I missed so much from those days because I was barely there. So now, all that's really left are small memories that I enlarge and intensify well beyond their true importance. When I think of the last time I saw my father, I think of overripe bananas. You know the kind. They have a few too many brown speckles and you can smell the sickly-sweet fruit through their thick (thick) skins. My father was bedridden by that time and I hugged him as I was leaving. I watched as his thin arms reached out to me. And before I closed my eyes and smelled his impending death, I saw the brown speckles that covered his arms and hands. His skin was jaundiced and he looked like banana that was no longer good for anything.

So, my dearest Charon, (FLASH... FLASH... FLASH), one morning last year, I heard my own echoes of those days. Cancer this. Cancer that. Unknown. Undetermined. Months. Days. It's all up in the air like kites in the spring. Make the best of your time. Get your affairs in order.

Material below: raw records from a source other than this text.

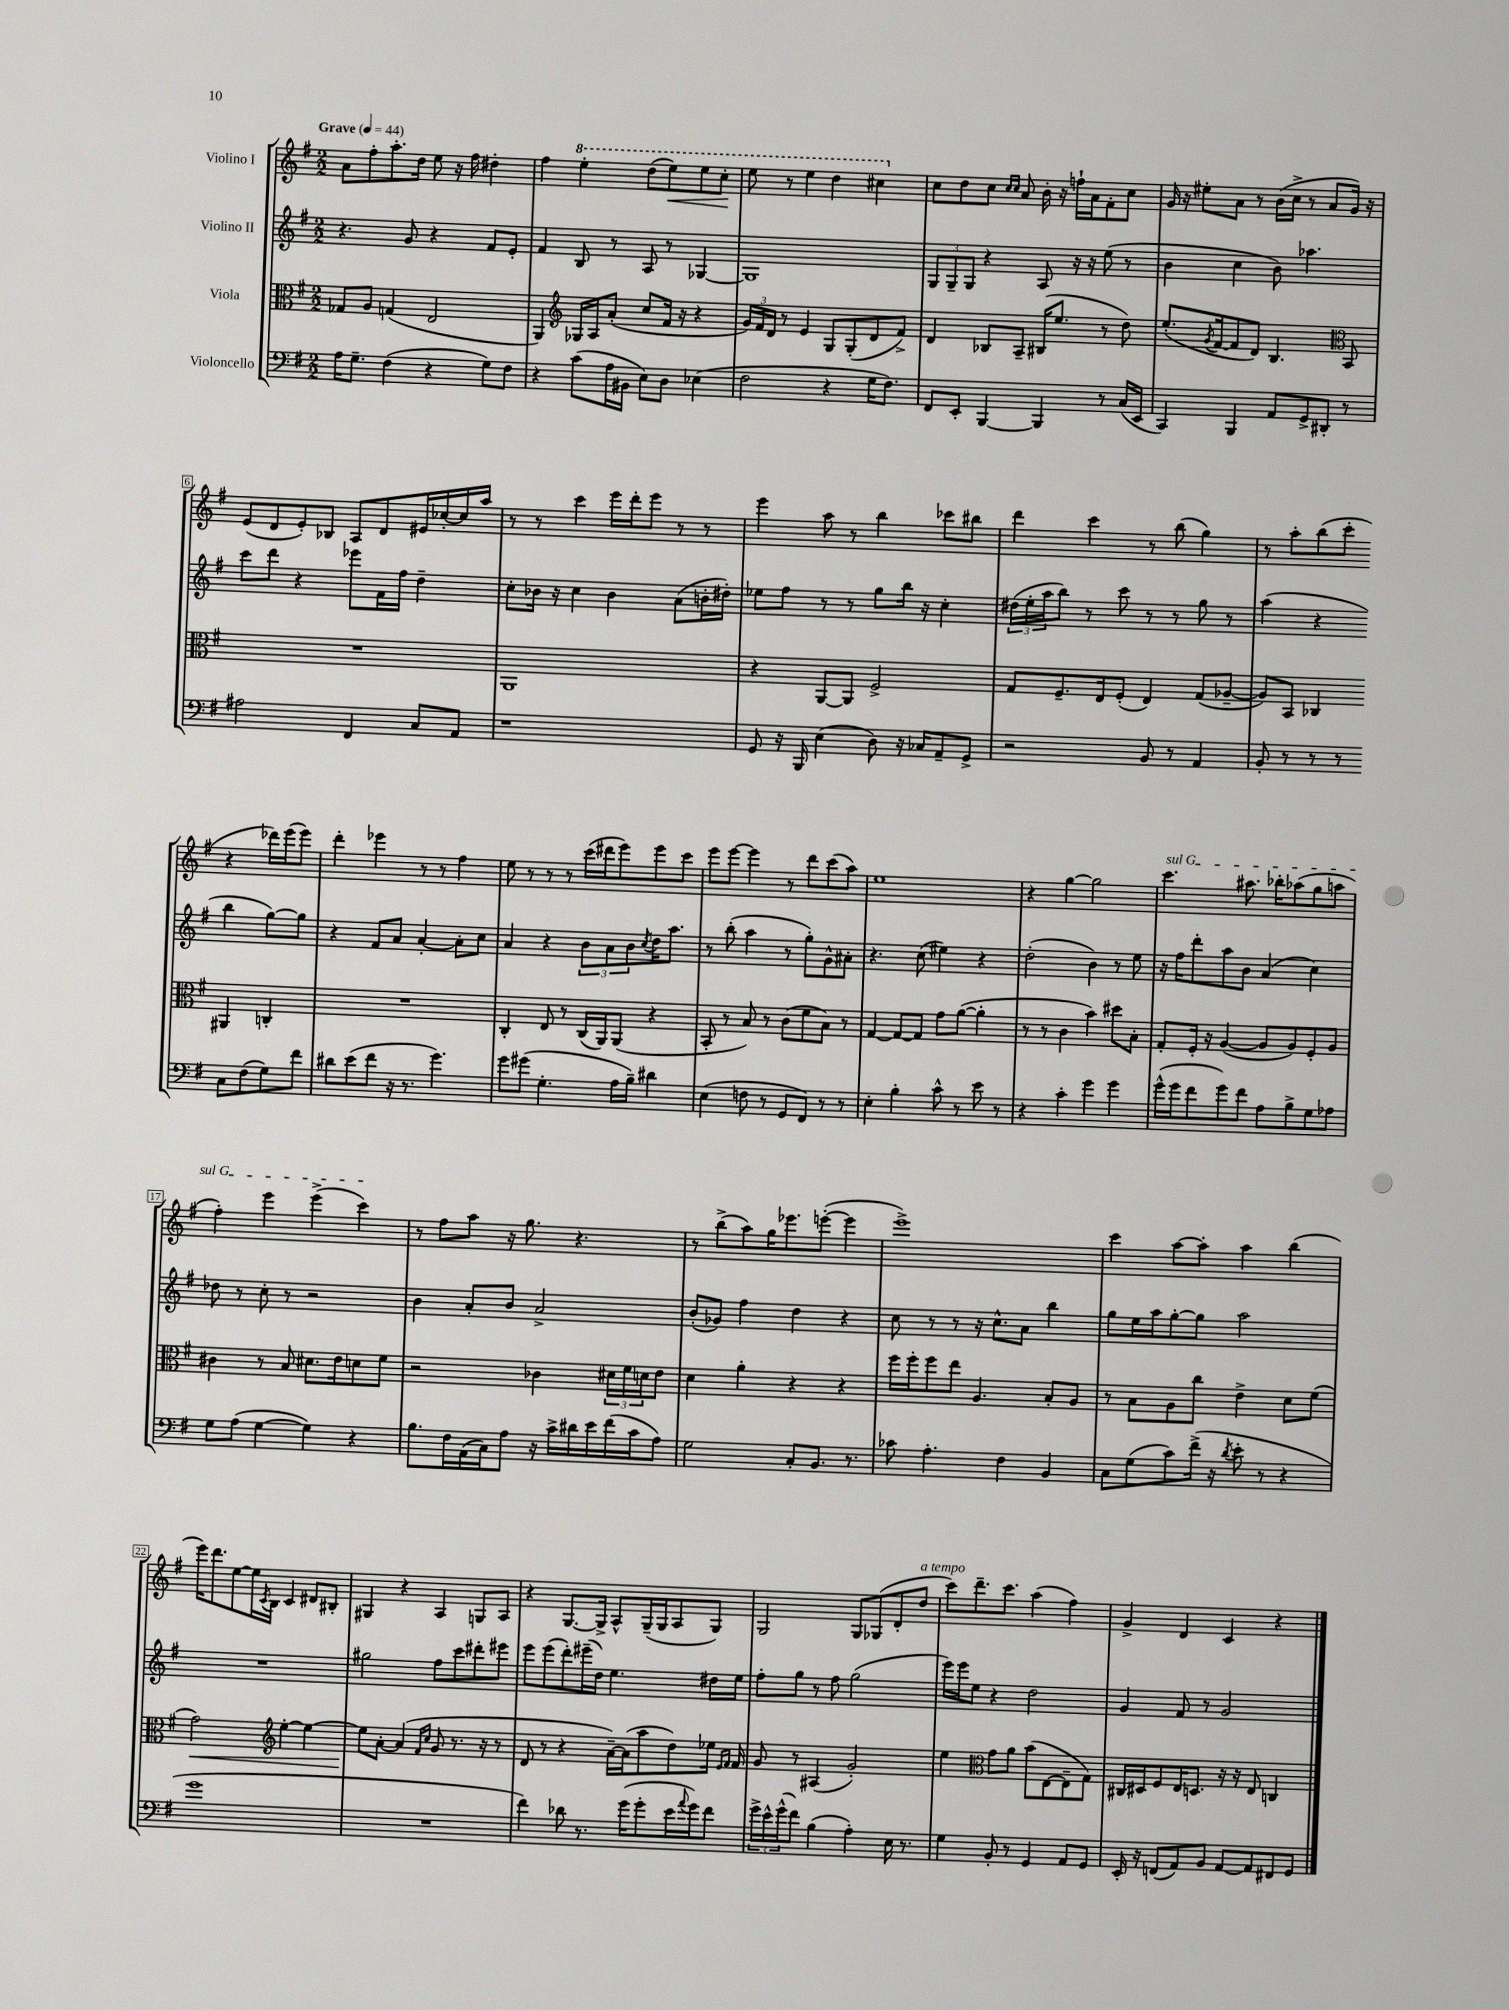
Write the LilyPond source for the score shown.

<<
\new StaffGroup <<
\new Staff = "s0" \with { instrumentName = "Violino I" } {
    \clef treble \key g \major \numericTimeSignature \time 2/2 \tempo "Grave" 4 = 44
    a'8 fis''8-. a''8.-. d''16 e''8 r16 fis''16 dis''4-. |
    fis''4 \ottava #1 e'''4-. d'''8( e'''8\<) e'''8 c'''8-.\! |
    e'''8 r8 e'''4 d'''4 cis'''4 \ottava #0 |
    c''8 d''8 c''8 \grace { c''16 c''16 } a'8 b'16-. r16 f''16-! a'16 fis'8-. c''8 |
    g'16 r16 eis''8-. a'8 r8 b'16( c''16-> r8 a'8 g'16) r16 |
    e'8( d'8 e'8-.) bes8 a8 d'8 eis'16 ces''16~-. ces''16 a''16 |
    r8 r8 c'''4 e'''16 d'''16-. e'''8 r8 r8 |
    e'''4 a''8 r8 b''4 ces'''8 bis''8 |
    d'''4 c'''4 r8 b''8( g''4) |
    r8 a''8-. b''8( c'''8-. r4 des'''16) e'''16( e'''8) |
    d'''4-. ees'''4 r8 r8 fis''4 |
    e''8 r8 r8 r8 c'''16( dis'''16 e'''8) e'''8 c'''8 |
    e'''8 e'''8~ e'''4 r8 d'''8 c'''8( a''8) |
    e''1 |
    r4 g''4~ g''2 |
    \once \override TextSpanner.bound-details.left.text = \markup { \italic "sul G" } c'''4.\startTextSpan ais''8. bes''16-. aes''8( g''8 a''8 |
    fis''4-.) e'''4 e'''4->( c'''4\stopTextSpan) |
    r8 fis''8 a''8 r16 g''8. r4. |
    r8 b''8->( a''8) g''16 ees'''8. e'''8~-.( e'''4 |
    e'''1->) |
    c'''4 a''8~ a''8-. a''4 b''4( |
    e'''16) d'''8. e''8~ e''16 \acciaccatura { c'8 } b16 c'4 dis'8 bis8-. |
    gis4 r4 a4 g8 a8 |
    r4 g8.~ g16-> a8-^ g16--( g16 a8 g8) |
    g2 g8 ges8( d'8-. d''8^\markup { \italic "a tempo" } |
    c'''8) d'''8.-- c'''8. a''4( fis''4) |
    g'4-> d'4 c'4 r4 \bar "|." |
}
\new Staff = "s1" \with { instrumentName = "Violino II" } {
    \clef treble \key g \major \numericTimeSignature \time 2/2
    r4. g'8 r4 fis'8 e'8-. |
    fis'4 b8 r8 a8 r8 ges4~ |
    ges1 |
    \tuplet 3/2 { g8 g8-- g8 } r4 a8 r16 r16 e''8( r8 |
    b'4 c''4 b'8) aes''4. |
    c'''8 d'''8 r4 ees'''8 fis'16 fis''16 d''4-- |
    c''8-. bes'16 r16 c''4 bes'4 a'8( b'16-. dis''16-.) |
    ees''8 fis''8 r8 r8 g''8 b''16 r16 c''4-. |
    \tuplet 3/2 { dis''16( e''16-. a''16 } b''8) r8 c'''8 r8 r8 g''8 r8 |
    a''4( r4 b''4 g''8~) g''8 |
    r4 fis'8 a'8 a'4~-. a'8-. c''8 |
    a'4 r4 \tuplet 3/2 { b'8 a'8 b'8 } \acciaccatura { c''8 } d''16 a''8. |
    r8 b''8-.( a''4 r8 g''8-.) g'8-^ ais'8-. |
    r4. c''8( eis''4) r4 |
    d''2-.( b'4) r8 e''8 |
    r16 fis''16 d'''8-. a''8 b'8 a'4( c''4) |
    des''8 r8 c''8-. r8 r2 |
    b'4 a'8-. b'8 a'2-> |
    b'8-.( ges'8) fis''4 d''4 r4 |
    c''8 r8 r8 r16 c''8.-^ a'8 b''4 |
    g''8 e''16 a''16 g''8~-. g''8 a''2 |
    R1 |
    gis''2 fis''8 c'''8 dis'''8-. eis'''8 |
    e'''8 e'''8( d'''8-.) eis'''16--( d''16) e''4. dis''16 e''16 |
    fis''8-. g''8 r8 fis''8 g''2( |
    e'''16) e'''16 e''8 r4 d''2 |
    g'4 fis'8 r8 g'2 \bar "|." |
}
\new Staff = "s2" \with { instrumentName = "Viola" } {
    \clef alto \key g \major \numericTimeSignature \time 2/2
    ges8 a8 g4( e2 |
    a,4) \clef treble ges16 a16 a'8-.( c''8 fis'16 r16 r4 |
    \tuplet 3/2 { g'16) fis'16 d'16 } r8 e'4 g8 g8-.( d'8 fis'8->) |
    d'4 bes8 a8-- bis16( e''8. r8 d''8) |
    e''8.-.( \acciaccatura { g'8 } fis'16~ fis'8 d'8) b4. \clef alto b,8 |
    R1 |
    a,1 |
    r4 a,8~ a,8 fis2-> |
    g8 fis8.-- e16 fis8-.( e4) g8( aes8~-- |
    aes8) b,8 ces4 ais,4 c4-. |
    R1 |
    c4-. e8 r8 c16( a,16) a,8( r4 |
    b,8-. r8 b8) r8 c'8( fis'8 b8) r8 |
    g4~ g8~ g8 g'8 a'8~( a'4-. |
    r8 r8 c'4 b'4) dis''8 b8-. |
    g8-. fis16-. r16 a4~( a8 a8) fis8-. a8 |
    cis'4 r8 b8 dis'8. e'16 d'8 fis'8 |
    r2 ces'4 \tuplet 3/2 { dis'16 fis'16 d'16 } e'8 |
    d'4 a'4-. r4 r4 |
    fis''16 fis''16-. fis''8 e''8 a4. b8-. a8 |
    r8 b8 a8 c''8 e'4-> d'8 fis'8( |
    g'2\<) \clef treble e''4~-. e''4~ |
    e''8\! a'8~-. a'4( \grace { fis'16 c''16 } g'8 r8. r16 r8 |
    d'8 r8 r4 a'16~--) a'16( a''8 d''8) ees''16 \grace { e'16 fis'16 } fis'16 |
    g'8 r8 ais4( g'2-.) |
    e''4 \clef alto g'8 a'8 b'8( e8~ e8-- g8) |
    cis16 dis16 fis8 e16 d8. r16 r16 e8 c4 \bar "|." |
}
\new Staff = "s3" \with { instrumentName = "Violoncello" } {
    \clef bass \key g \major \numericTimeSignature \time 2/2
    a16 g8.-- fis4( r4 g8) fis8 |
    r4 c'8( a16 bis,16 e8) d8 ees4( |
    fis2 r4 g16 fis8.) |
    fis,8 e,8-. b,,4~ b,,4 r8 c16( e,16 |
    c,4) b,,4 a,8 g,8-> dis,8-. r8 |
    ais2 fis,4 c8 a,8 |
    r1 |
    g,8 r16 b,,16 e4( d8) r16 ces16 a,8-- g,8-> |
    r2 b,8 r8 a,4 |
    b,8-. r8 r8 r8 c8 fis8( g8) fis'8 |
    dis'8 e'8( fis'8 r16 r8. g'4.) |
    g'8 gis'8( g4.-. a16 b16--) dis'4 |
    e4( f8 r8 g,8 fis,8) r8 r8 |
    e4-. b4-. c'8-^ r8 e'8 r8 |
    r4 c'4-. g'4 g'4 |
    g'16-^( g'16 fis'8 g'8) fis'8 a8 b8-> g8 aes8 |
    g8 a8( g4~ g4) r4 |
    b8. fis16 a,16( c16) a8 r16 c'16-> dis'16 e'16 fis'16( c'16 a8) |
    g2 c8-. b,8. r8. |
    ces'8 a4.-. fis4 b,4 |
    c8 g8( c'8) fis'16->( r16 \acciaccatura { d'8 } e'8-. r8 r4 |
    g'1 |
    R1 |
    fis'4) des'8 r8. g'16( g'8-. e'16 \appoggiatura { a'8 } g'16) fis'8 |
    \tuplet 3/2 { g'16-> e'16-^ g'16-^( } fis'8) b4( a4-.) e16 r8. |
    g4 b,8-. r8 g,4 a,8 g,8 |
    e,16-. r16 f,8( a,8) b,8 a,8~ a,8 fis,8 g,8 \bar "|." |
}
>>
>>
\layout { \context { \Score \override BarNumber.stencil = #(make-stencil-boxer 0.1 0.3 ly:text-interface::print) } }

Honestly, it happens just like they say it will because you really don't hear a word that's being said to you after the initial news is broken. And the news was surely awful. Or I guess it was awful. But in my case, I got distracted because I kept thinking about the million monkeys arriving at doorstep. But I was also looking at all the wrong things. I know I was supposed to listen intently to what the doctor was telling me, but I couldn't help myself. As he spoke, I watched the doctor wave his arms about - his hands flitting here and there in crazy patterns like dragonflies feasting on a hoard of mosquitoes. And all the while, I kept watching both of his hands and then just his left hand and finally just his left wrist. You see, the doctor was wearing a watch but there was something strange about his watch because he must have opened the face at some point and rotated the numbers one quarter turn. His watch had the 12 where the 9 used to be - leaving everything three hours out of whack. I couldn't (for the life of me) figure out what it meant.

In the end, I don't remember saying much or asking the doctor anything except whether I'd smell like a banana when the end was close. He said I wouldn't.

So that's my story. I heard my "awful" news and went home. At first, I wasn't sure what to do. Then finally, I decided to drive; I just wasn't sure where to go for a long time but finally I made a plan.

At one moment past midnight on the 1st of August of last year, one million monkeys cleared the monkey sleep from the corners of their eyes and began to work. All at once, they start pounding on the keys of their old-fashioned typewriters. They planned to continue type type typing for as long as I let them. After that, who knows.

Your temporary guide, Edward Starling Prindle.